Architects: Estudio Guto Requena

A New Era of Retail Architecture: 3D-Printed and Biodegradable
The Dolce Gusto Neo Flagship Store, designed by renowned Brazilian architecture studio Estudio Guto Requena, stands as a pioneering example of sustainable architecture, cutting-edge parametric design, and biodegradable construction. Set in a public park in São Paulo, this temporary structure breaks new ground as Latin America's first 3D-printed architectural work made with biodegradable materials.
Conceived to launch the Dolce Gusto Neo coffee machines—crafted using recycled ocean plastics and paired with compostable capsules—the store exemplifies the future of circular design thinking in retail spaces.

Nature-Inspired Form: The Coffee Flower as Architectural Muse
The store’s design draws direct inspiration from the five-petal geometry of a coffee flower, forming a dome-like structure defined along five radial axes. Each axis features a glass portico, resulting in 360-degree visual permeability and equalized entry points, eliminating any traditional “front” or “back.”
Inside, the organic form creates a serene, temple-like ambiance, enhanced by a central glass skylight that fills the space with natural light. A circular installation of curved LED panels anchors the store's center, presenting immersive digital content while visually unifying the layout.


Sustainability at Every Layer: Materials and Lifecycle
Sustainability was not an afterthought—it was the store’s central premise. The structure features a prefabricated glued laminated timber (GLT) frame, sourced from reforested pine, covered by a biodegradable outer shell crafted using CNC-milled molds derived from algorithmic modeling.

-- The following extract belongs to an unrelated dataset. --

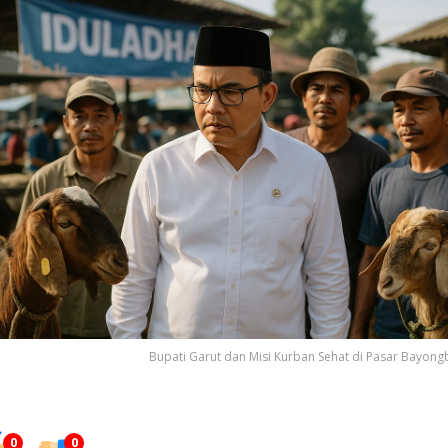
Bupati Garut dan Misi Kurban Sehat di Pasar Bayon
0
0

This waffle-structured shell uses minimal material while maintaining stability and fluidity.
Upon dismantling after its estimated two-year lifespan, the wood components will be fully recycled, and the plaster elements crushed and reused as agricultural fertilizer, feeding the soil with nutrients like calcium and sulfur—completing a virtuous material cycle.

Scalable and Accessible: The Dolce Gusto Neo Kiosks
Building on the flagship’s architectural language, Dolce Gusto Neo’s kiosks, intended for deployment across shopping malls, follow the same flower-inspired five-axis layout and sustainable ethos. Constructed entirely from recycled pine wood, these smaller-scale retail units are digitally fabricated, minimizing waste through precision CNC milling and algorithmic optimization.
The circular LED displays and minimal-waste design strategy carry through into the kiosks, ensuring continuity across the brand’s physical presence while maintaining a low environmental footprint.

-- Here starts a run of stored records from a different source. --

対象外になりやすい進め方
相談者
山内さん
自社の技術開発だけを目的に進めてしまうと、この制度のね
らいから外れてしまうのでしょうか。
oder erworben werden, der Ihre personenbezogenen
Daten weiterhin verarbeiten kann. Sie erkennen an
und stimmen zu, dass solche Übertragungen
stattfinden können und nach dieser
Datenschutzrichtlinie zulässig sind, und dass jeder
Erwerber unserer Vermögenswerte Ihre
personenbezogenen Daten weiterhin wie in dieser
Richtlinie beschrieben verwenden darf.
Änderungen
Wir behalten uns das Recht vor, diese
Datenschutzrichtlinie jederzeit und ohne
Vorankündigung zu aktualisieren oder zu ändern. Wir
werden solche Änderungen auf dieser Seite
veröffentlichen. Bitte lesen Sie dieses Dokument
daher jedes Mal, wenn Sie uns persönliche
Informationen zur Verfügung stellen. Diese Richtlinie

Parametric Design and Circular Economy in Architecture
At the heart of the project is the integration of parametric tools, allowing designers to digitally simulate and optimize every aspect of the form—from material thickness to structural performance and fabrication workflow. This approach reduces waste, enhances efficiency, and reimagines construction as a regenerative process, not a destructive one.

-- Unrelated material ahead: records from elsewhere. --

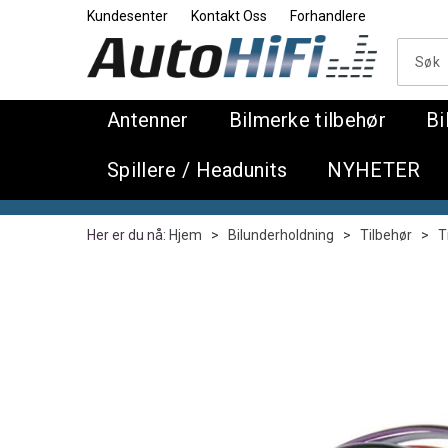
Kundesenter
Kontakt Oss
Forhandlere
Antenner
Bilmerke tilbehør
Bi
Spillere / Headunits
NYHETER
Her er du nå:
Hjem
>
Bilunderholdning
>
Tilbehør
>
T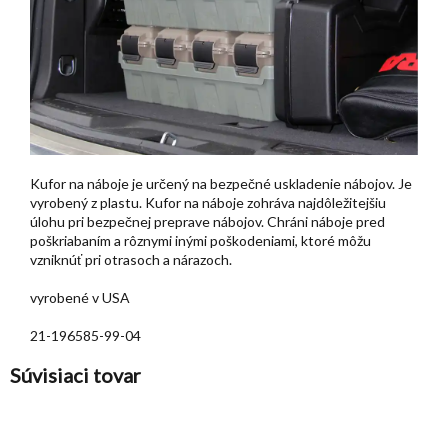
Kufor na náboje je určený na bezpečné uskladenie nábojov. Je
vyrobený z plastu. Kufor na náboje zohráva najdôležitejšiu
úlohu pri bezpečnej preprave nábojov. Chráni náboje pred
poškriabaním a rôznymi inými poškodeniami, ktoré môžu
vzniknúť pri otrasoch a nárazoch.
vyrobené v USA
21-196585-99-04
Súvisiaci tovar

A Landmark for Climate-Responsive Retail Design
More than just a product launch, the Dolce Gusto Neo Flagship is an experiential space that embodies the urgency of climate-conscious design. In rejecting polluting materials like concrete and steel in favor of recyclable wood, 3D-printed bioplastics, and algorithm-driven efficiency, Estudio Guto Requena challenges the industry to rethink how we build in the age of environmental crisis.